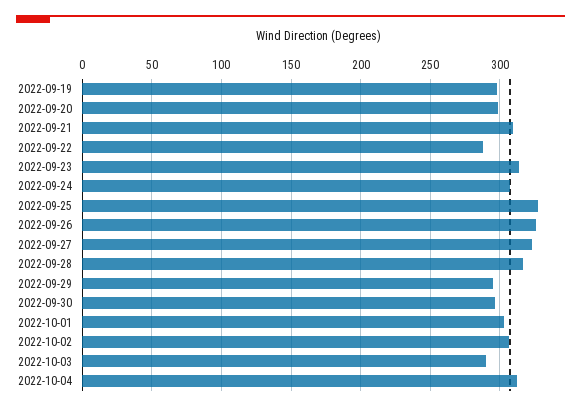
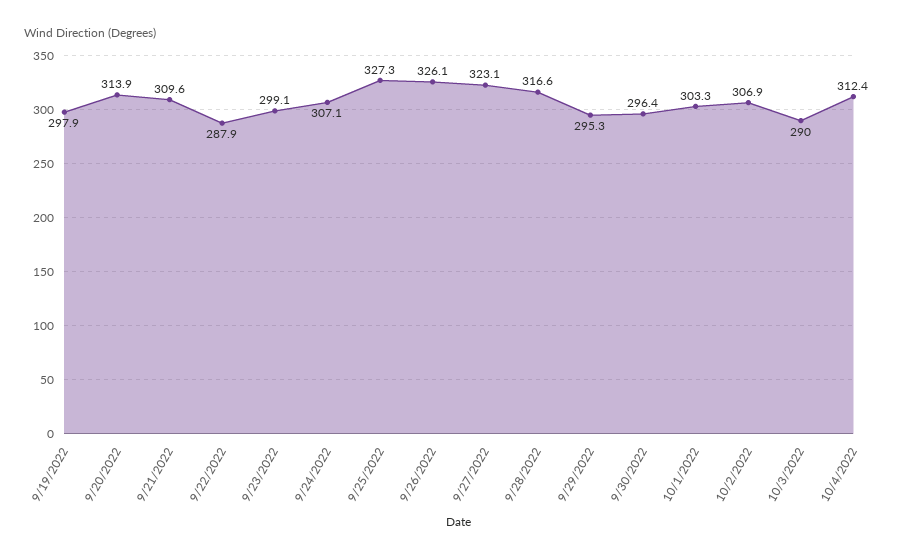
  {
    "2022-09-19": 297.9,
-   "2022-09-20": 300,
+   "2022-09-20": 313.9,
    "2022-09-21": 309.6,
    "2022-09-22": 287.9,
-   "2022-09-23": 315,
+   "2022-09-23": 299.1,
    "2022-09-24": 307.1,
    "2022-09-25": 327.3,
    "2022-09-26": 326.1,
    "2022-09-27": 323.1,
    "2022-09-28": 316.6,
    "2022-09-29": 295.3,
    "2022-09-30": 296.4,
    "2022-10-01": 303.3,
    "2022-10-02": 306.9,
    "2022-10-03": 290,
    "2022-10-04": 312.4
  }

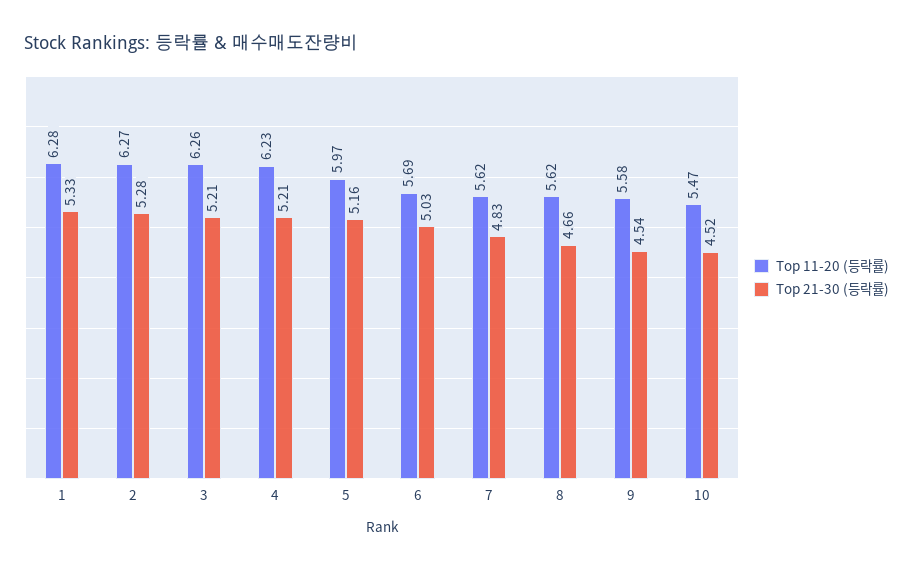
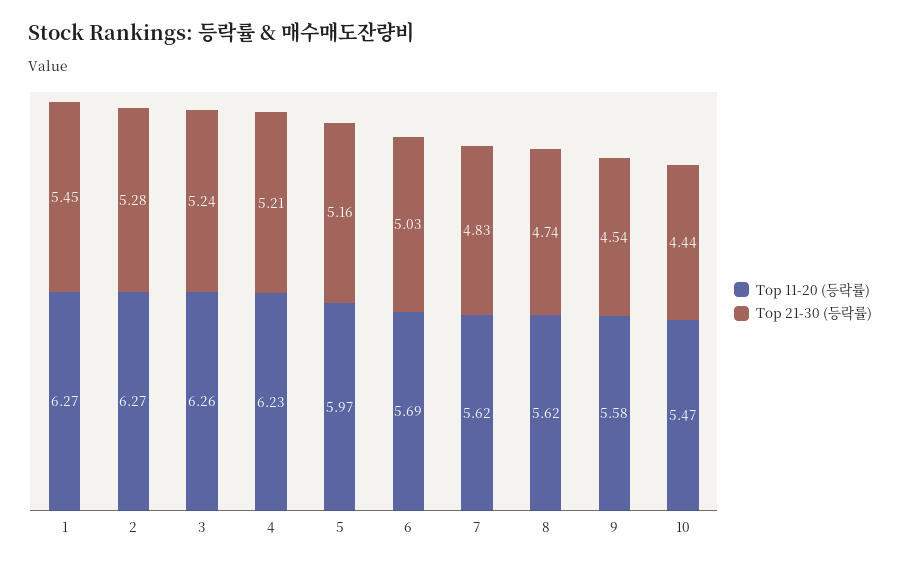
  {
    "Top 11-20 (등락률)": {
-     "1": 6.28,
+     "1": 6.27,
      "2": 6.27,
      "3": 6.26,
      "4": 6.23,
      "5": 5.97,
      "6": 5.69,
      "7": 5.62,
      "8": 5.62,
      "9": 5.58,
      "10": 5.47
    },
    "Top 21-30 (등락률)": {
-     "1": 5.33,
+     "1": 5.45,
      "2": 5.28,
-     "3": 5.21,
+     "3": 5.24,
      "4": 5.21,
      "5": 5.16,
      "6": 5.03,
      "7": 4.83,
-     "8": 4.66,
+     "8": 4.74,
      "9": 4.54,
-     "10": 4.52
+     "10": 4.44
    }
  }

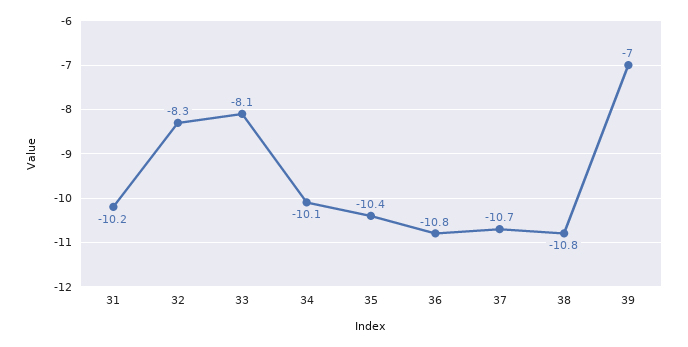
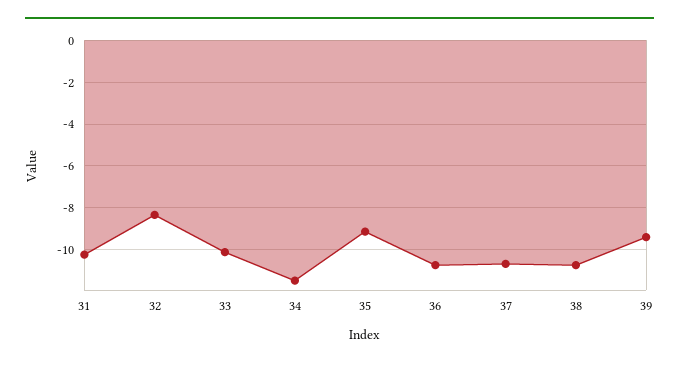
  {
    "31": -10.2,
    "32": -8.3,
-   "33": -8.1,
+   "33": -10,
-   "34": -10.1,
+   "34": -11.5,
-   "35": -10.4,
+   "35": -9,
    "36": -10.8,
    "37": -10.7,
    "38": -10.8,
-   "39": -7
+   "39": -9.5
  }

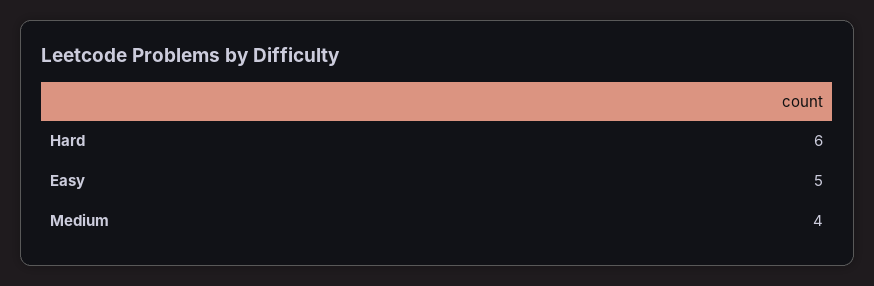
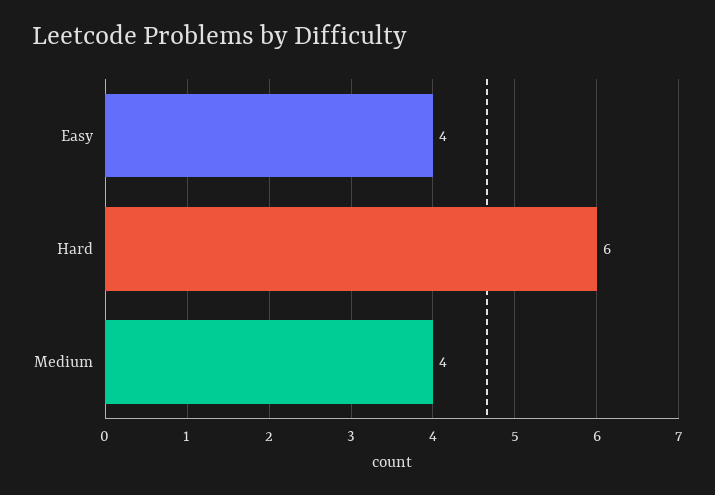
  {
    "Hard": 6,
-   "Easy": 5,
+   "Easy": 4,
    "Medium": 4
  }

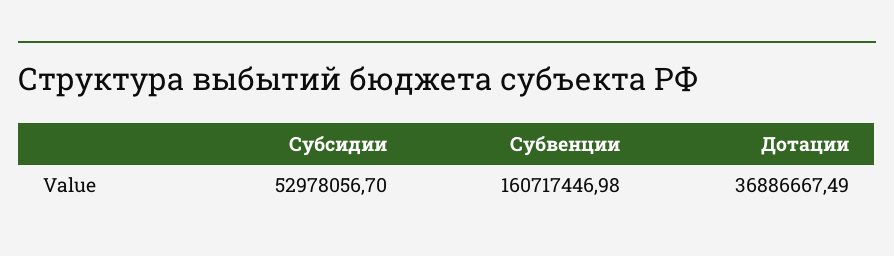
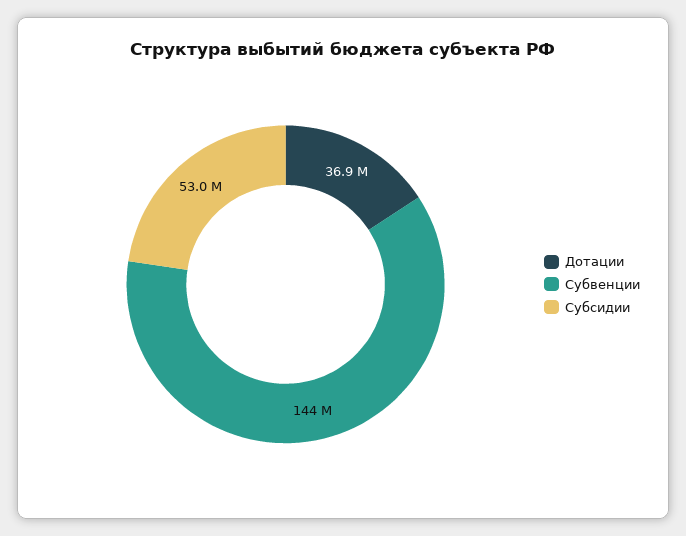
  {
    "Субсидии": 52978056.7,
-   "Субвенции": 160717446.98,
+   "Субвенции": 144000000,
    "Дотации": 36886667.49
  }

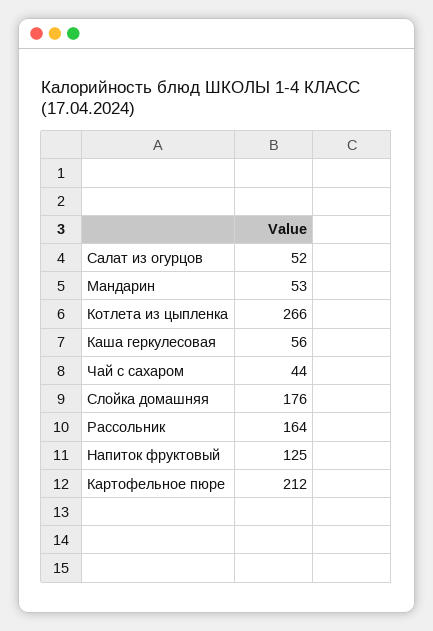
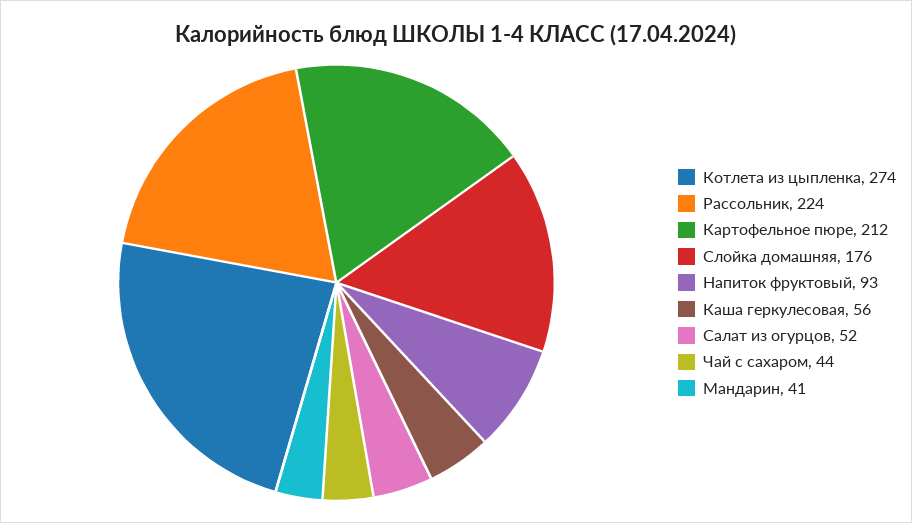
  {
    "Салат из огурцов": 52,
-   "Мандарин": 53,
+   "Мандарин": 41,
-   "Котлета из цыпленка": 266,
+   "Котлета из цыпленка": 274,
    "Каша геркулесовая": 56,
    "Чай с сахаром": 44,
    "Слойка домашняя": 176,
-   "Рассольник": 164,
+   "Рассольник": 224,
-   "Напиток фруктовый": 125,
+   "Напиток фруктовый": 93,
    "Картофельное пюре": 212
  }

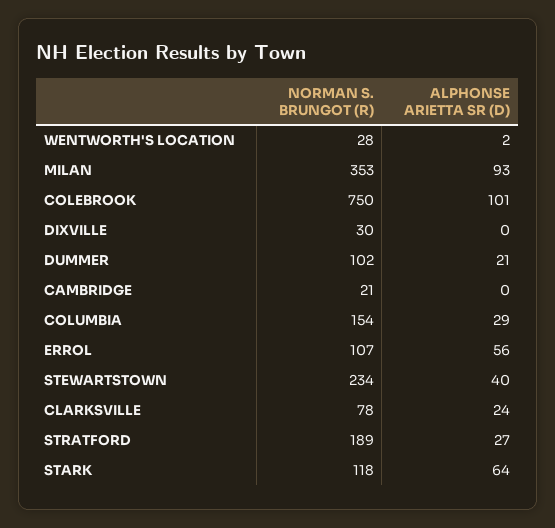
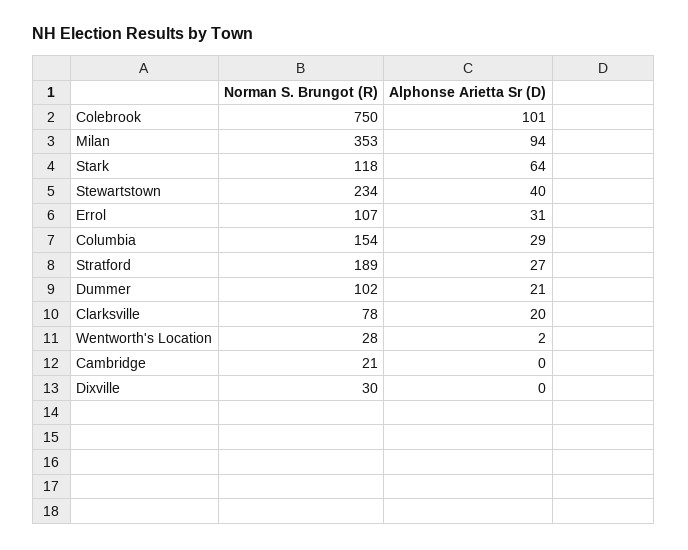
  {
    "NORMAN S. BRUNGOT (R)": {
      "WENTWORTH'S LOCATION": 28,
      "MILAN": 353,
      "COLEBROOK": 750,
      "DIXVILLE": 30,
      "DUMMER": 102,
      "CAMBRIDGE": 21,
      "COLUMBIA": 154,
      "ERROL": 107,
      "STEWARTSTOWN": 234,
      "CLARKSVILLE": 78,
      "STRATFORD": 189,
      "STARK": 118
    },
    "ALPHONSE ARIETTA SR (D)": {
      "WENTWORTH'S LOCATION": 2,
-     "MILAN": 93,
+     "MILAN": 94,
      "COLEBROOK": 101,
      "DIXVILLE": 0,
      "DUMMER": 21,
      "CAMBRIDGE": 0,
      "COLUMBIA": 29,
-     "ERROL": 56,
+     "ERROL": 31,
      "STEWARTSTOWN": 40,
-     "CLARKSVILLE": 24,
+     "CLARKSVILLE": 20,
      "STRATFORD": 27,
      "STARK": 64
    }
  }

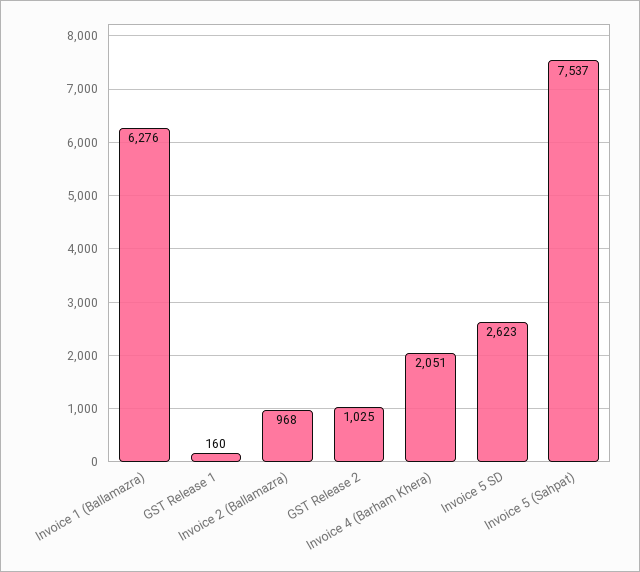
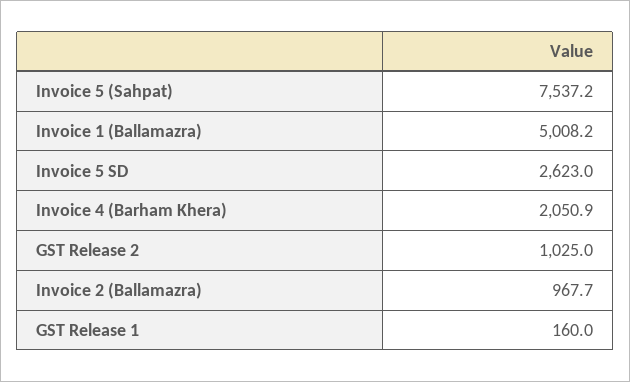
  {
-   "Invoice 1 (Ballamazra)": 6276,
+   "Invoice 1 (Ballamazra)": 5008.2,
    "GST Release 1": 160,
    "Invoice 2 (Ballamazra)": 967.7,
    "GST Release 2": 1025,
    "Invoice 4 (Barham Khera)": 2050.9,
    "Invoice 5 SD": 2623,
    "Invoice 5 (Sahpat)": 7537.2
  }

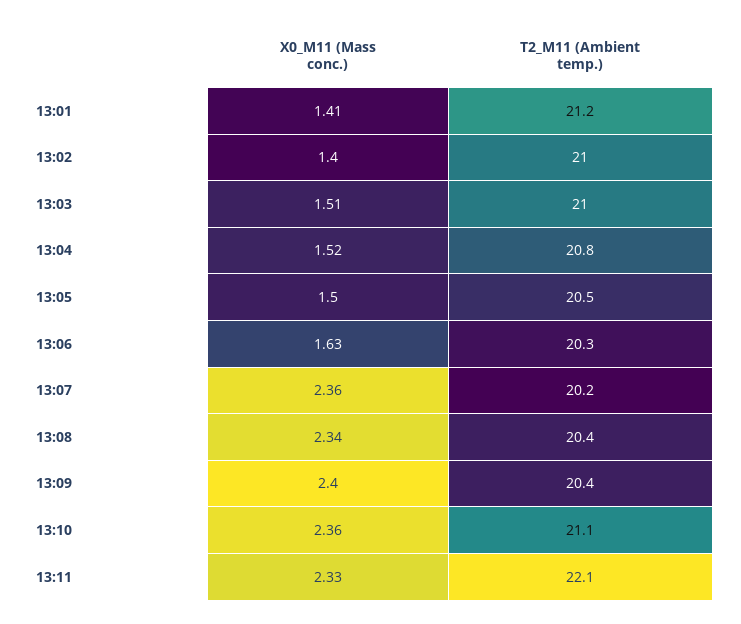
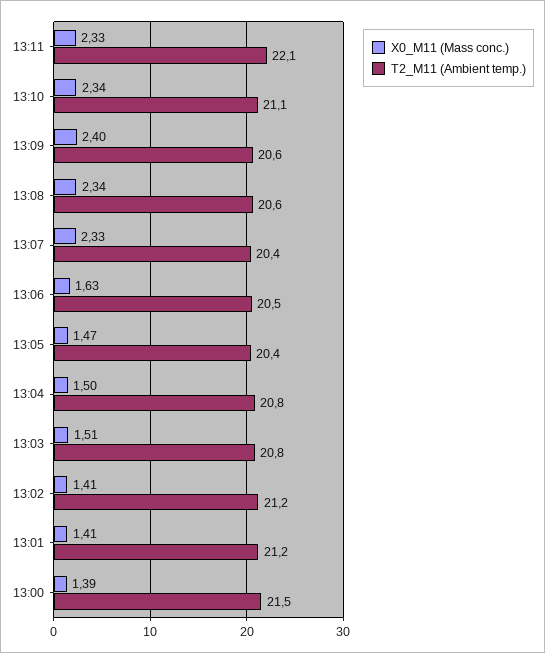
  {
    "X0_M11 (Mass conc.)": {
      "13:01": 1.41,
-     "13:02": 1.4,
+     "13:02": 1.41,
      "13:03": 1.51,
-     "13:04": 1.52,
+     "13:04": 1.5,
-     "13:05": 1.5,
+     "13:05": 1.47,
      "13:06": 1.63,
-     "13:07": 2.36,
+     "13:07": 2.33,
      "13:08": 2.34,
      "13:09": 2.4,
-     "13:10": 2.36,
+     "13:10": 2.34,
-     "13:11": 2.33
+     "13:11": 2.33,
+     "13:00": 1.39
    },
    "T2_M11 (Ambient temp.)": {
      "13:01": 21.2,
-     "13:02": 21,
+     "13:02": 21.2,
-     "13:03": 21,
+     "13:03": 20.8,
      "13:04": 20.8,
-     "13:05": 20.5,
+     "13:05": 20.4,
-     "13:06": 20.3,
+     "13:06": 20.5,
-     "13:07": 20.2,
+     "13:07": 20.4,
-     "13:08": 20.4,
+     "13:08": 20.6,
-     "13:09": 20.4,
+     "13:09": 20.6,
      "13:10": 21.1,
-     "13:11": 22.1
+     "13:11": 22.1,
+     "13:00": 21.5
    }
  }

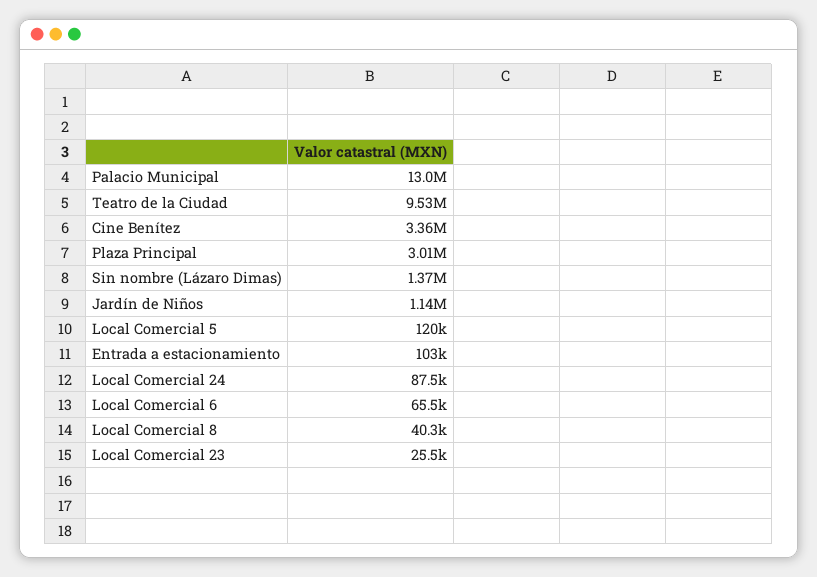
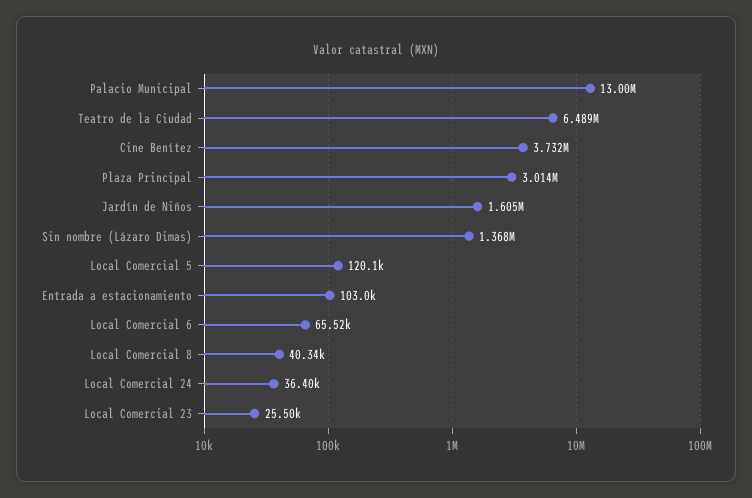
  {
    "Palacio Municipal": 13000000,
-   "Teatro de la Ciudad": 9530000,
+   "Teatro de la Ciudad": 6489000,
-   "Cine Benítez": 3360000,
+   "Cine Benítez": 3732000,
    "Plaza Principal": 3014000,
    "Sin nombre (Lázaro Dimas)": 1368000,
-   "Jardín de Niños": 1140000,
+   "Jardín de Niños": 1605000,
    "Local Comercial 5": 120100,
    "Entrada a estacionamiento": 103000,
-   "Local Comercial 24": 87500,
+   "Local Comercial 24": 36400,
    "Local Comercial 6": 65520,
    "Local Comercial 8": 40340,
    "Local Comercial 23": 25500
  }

AIM OF THE EXERCISE: In the material above, find every line that has the string "Benítez" and pull those lines out.

EXERCISE SOLUTION:
-   "Cine Benítez": 3360000,
+   "Cine Benítez": 3732000,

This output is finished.